A famous sweet shop “Madanlal Sweets” sells tinned rasgullas. The tin container is cylindrical in shape with diameter 14 cm, height 16 cm, and it can hold 20 spherical rasgullas of diameter 6 cm and sweetened liquid such that the can is filled and then sealed. Find out how much sweetened liquid the can contains.
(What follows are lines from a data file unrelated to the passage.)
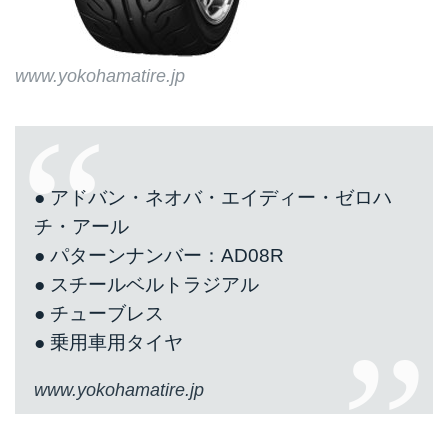
www.yokohamatire.jp
● アドバン・ネオバ・エイディー・ゼロハ
チ・アール
● パターンナンバー：AD08R
● スチールベルトラジアル
● チューブレス
● 乗用車用タイヤ
www.yokohamatire.jp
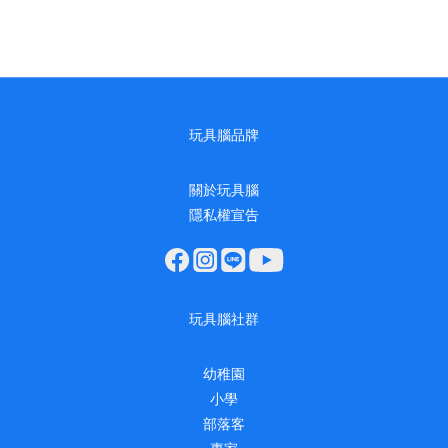
玩具腦品牌
關於玩具腦
隱私權宣告
玩具腦社群
幼稚園
小學
部落客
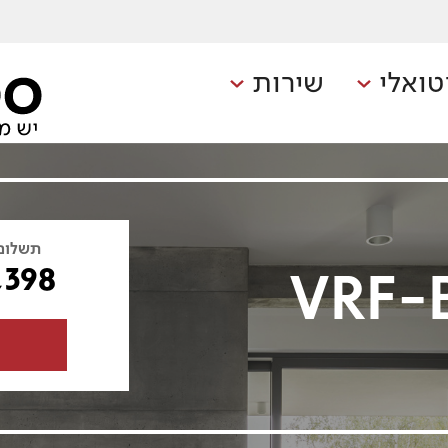
טואלי
שירות
תשלום
,398
VRF-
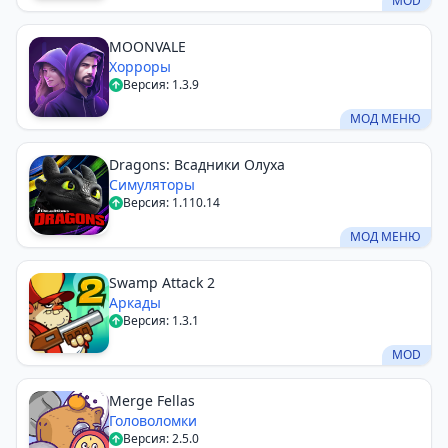
MOD
MOONVALE
Хорроры
Версия: 1.3.9
МОД МЕНЮ
Dragons: Всадники Олуха
Симуляторы
Версия: 1.110.14
МОД МЕНЮ
Swamp Attack 2
Аркады
Версия: 1.3.1
MOD
Merge Fellas
Головоломки
Версия: 2.5.0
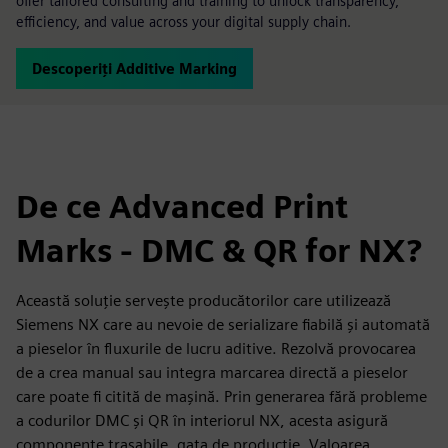
offer tailored consulting and training to unlock transparency,
efficiency, and value across your digital supply chain.
Descoperiți Additive Marking
De ce Advanced Print
Marks - DMC & QR for NX?
Această soluție servește producătorilor care utilizează
Siemens NX care au nevoie de serializare fiabilă și automată
a pieselor în fluxurile de lucru aditive. Rezolvă provocarea
de a crea manual sau integra marcarea directă a pieselor
care poate fi citită de mașină. Prin generarea fără probleme
a codurilor DMC și QR în interiorul NX, acesta asigură
componente trasabile, gata de producție. Valoarea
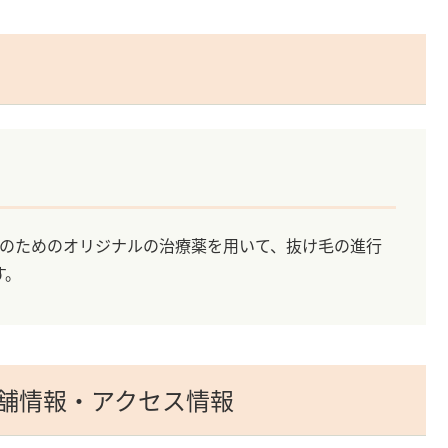
性のためのオリジナルの治療薬を用いて、抜け毛の進行
す。
店舗情報・アクセス情報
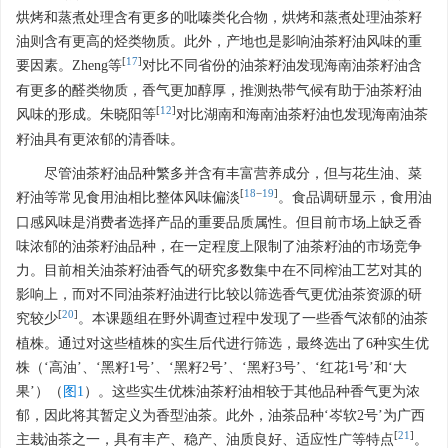
烘烤和蒸煮处理含有更多的吡嗪类化合物，烘烤和蒸煮处理油茶籽
油则含有更高的烃类物质。此外，产地也是影响油茶籽油风味的重
[
17
]
要因素。Zheng等
对比不同省份的油茶籽油发现海南油茶籽油含
有更多的醛类物质，香气更加醇厚，推测热带气候有助于油茶籽油
[
12
]
风味的形成。朱晓阳等
对比湖南和海南油茶籽油也发现海南油茶
籽油具有更浓郁的清香味。
尽管油茶籽油品种繁多并含有丰富营养成分，但与花生油、菜
[
18
−
19
]
籽油等常见食用油相比整体风味偏淡
。食品调研显示，食用油
口感风味是消费者选择产品的重要品质属性。但目前市场上缺乏香
味浓郁的油茶籽油品种，在一定程度上限制了油茶籽油的市场竞争
力。目前相关油茶籽油香气的研究多数集中在不同榨油工艺对其的
影响上，而对不同油茶籽油进行比较以筛选香气更优油茶资源的研
[
20
]
究较少
。本课题组在野外调查过程中发现了一些香气浓郁的油茶
植株。通过对这些植株的实生后代进行筛选，最终选出了6种实生优
株（‘高油’、‘黑籽1号’、‘黑籽2号’、‘黑籽3号’、‘红花1号’和‘大
果’）（
图1
）。这些实生优株油茶籽油相较于其他品种香气更为浓
郁，因此将其暂定义为香型油茶。此外，油茶品种‘岑软2号’为广西
[
21
]
主栽油茶之一，具有丰产、稳产、油质良好、适应性广等特点
。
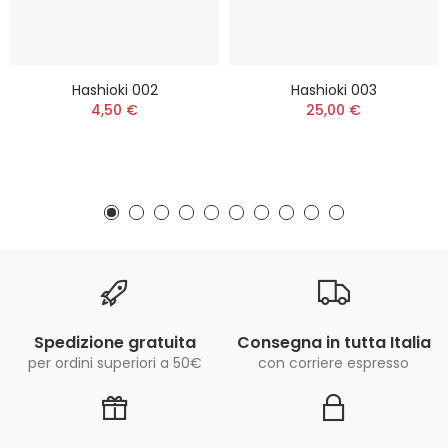
Hashioki 002
Hashioki 003
4,50 €
25,00 €
Spedizione gratuita
Consegna in tutta Italia
per ordini superiori a 50€
con corriere espresso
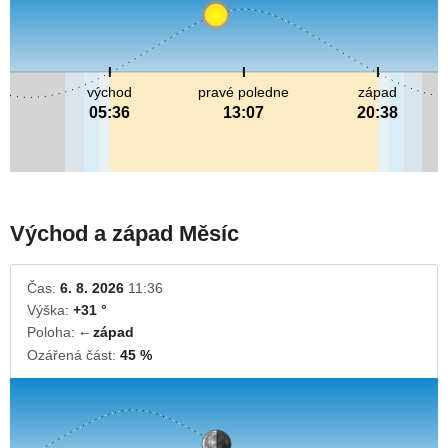
východ
pravé poledne
západ
05:36
13:07
20:38
Východ a západ Měsíc
Čas:
6. 8. 2026
11:36
Výška:
+31 °
Poloha:
západ
↓
Ozářená část:
45 %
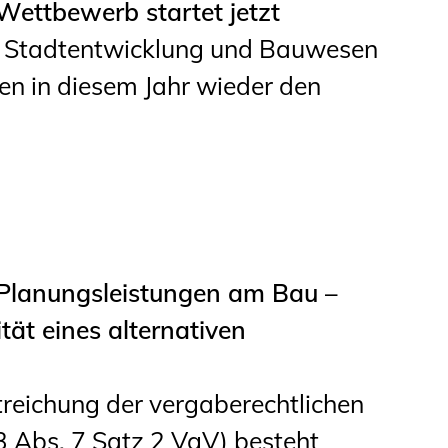
Wettbewerb startet jetzt
, Stadtentwicklung und Bauwesen
n in diesem Jahr wieder den
 Planungsleistungen am Bau –
ät eines alternativen
treichung der vergaberechtlichen
3 Abs. 7 Satz 2 VgV) besteht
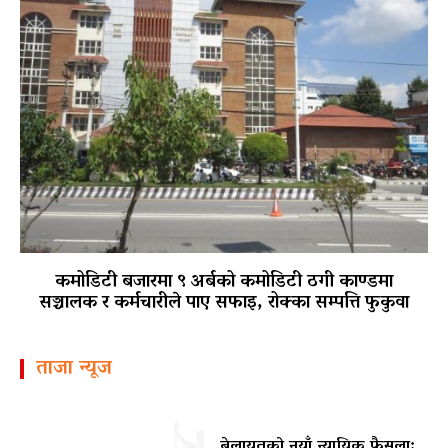
कमोडिटी बजारमा ९ अर्बको कमोडिटी ठगी काण्डमा
सञ्चालक र कर्मचारीले पाए सफाइ, रोक्का सम्पत्ति फुकुवा
ताजा न्यूज
बेलायतको नयाँ न्यायिक फैसला:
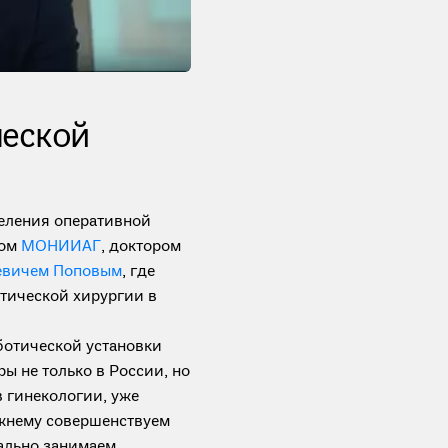
ческой
еления оперативной
ром
МОНИИАГ
, доктором
евичем Поповым
, где
тической хирургии в
отической установки
ры не только в России, но
в гинекологии, уже
ежнему совершенствуем
ально занимаем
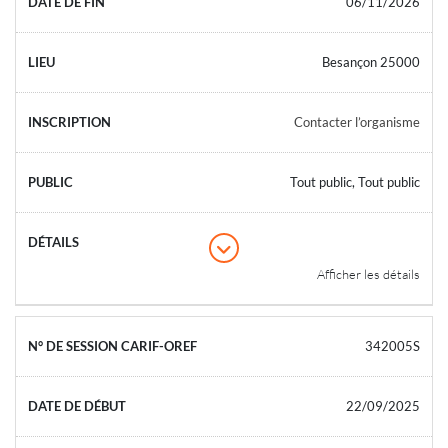
06/11/2026
Besançon 25000
Contacter l’organisme
Tout public, Tout public
Afficher les détails
342005S
22/09/2025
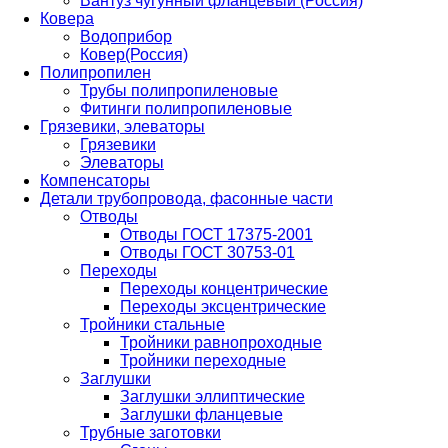
Вантуз чугунный фланцевый (Россия)
Ковера
Водоприбор
Ковер(Россия)
Полипропилен
Трубы полипропиленовые
Фитинги полипропиленовые
Грязевики, элеваторы
Грязевики
Элеваторы
Компенсаторы
Детали трубопровода, фасонные части
Отводы
Отводы ГОСТ 17375-2001
Отводы ГОСТ 30753-01
Переходы
Переходы концентрические
Переходы эксцентрические
Тройники стальные
Тройники равнопроходные
Тройники переходные
Заглушки
Заглушки эллиптические
Заглушки фланцевые
Трубные заготовки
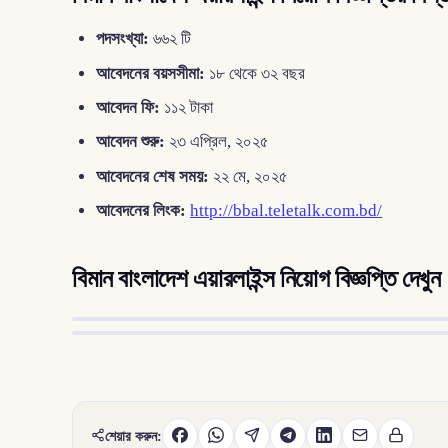
পদসংখ্যা:
৬৬২ টি
আবেদনের বয়সসীমা:
১৮ থেকে ৩২ বছর
আবেদন ফি:
১১২ টাকা
আবেদন শুরু:
২৩ এপ্রিল, ২০২৫
আবেদনের শেষ সময়:
২২ মে, ২০২৫
আবেদনের লিংক:
http://bbal.teletalk.com.bd/
বিমান বাংলাদেশ এয়ারলাইন্স নিয়োগ বিজ্ঞপ্তি দেখুন
শেয়ার করুন:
Take π = 3.14.

Given,

Diameter of container = 14 cm

Radius (R) = $\dfrac{\text{Diameter}}{2} = \dfrac{14}{2}$ = 7 cm

Height of container (H) = 16 cm

Diameter of rasgulla = 6 cm

Radius of rasgulla (r) = $\dfrac{\text{Diameter}}{2} = \dfrac{6}{2}$ = 3 cm

Volume of container = Volume of rasgullas + Volume of liquid

⇒ πR²H = $20 \times \dfrac{4}{3}$ πr³ + Volume of liquid

⇒ Volume of liquid = πR²H - $\dfrac{80}{3}$ πr³

⇒ Volume of liquid = π(R²H - $\dfrac{80}{3}r^3$)

⇒ Volume of liquid = 3.14 × (7² × 16 - $\dfrac{80}{3} \times 3^3$)

⇒ Volume of liquid = 3.14 × (784 - 720)

⇒ Volume of liquid = 3.14 × 64

⇒ Volume of liquid = 200.96 cm³.

Hence, volume of sweetened liquid in the container = 200.96 cm³.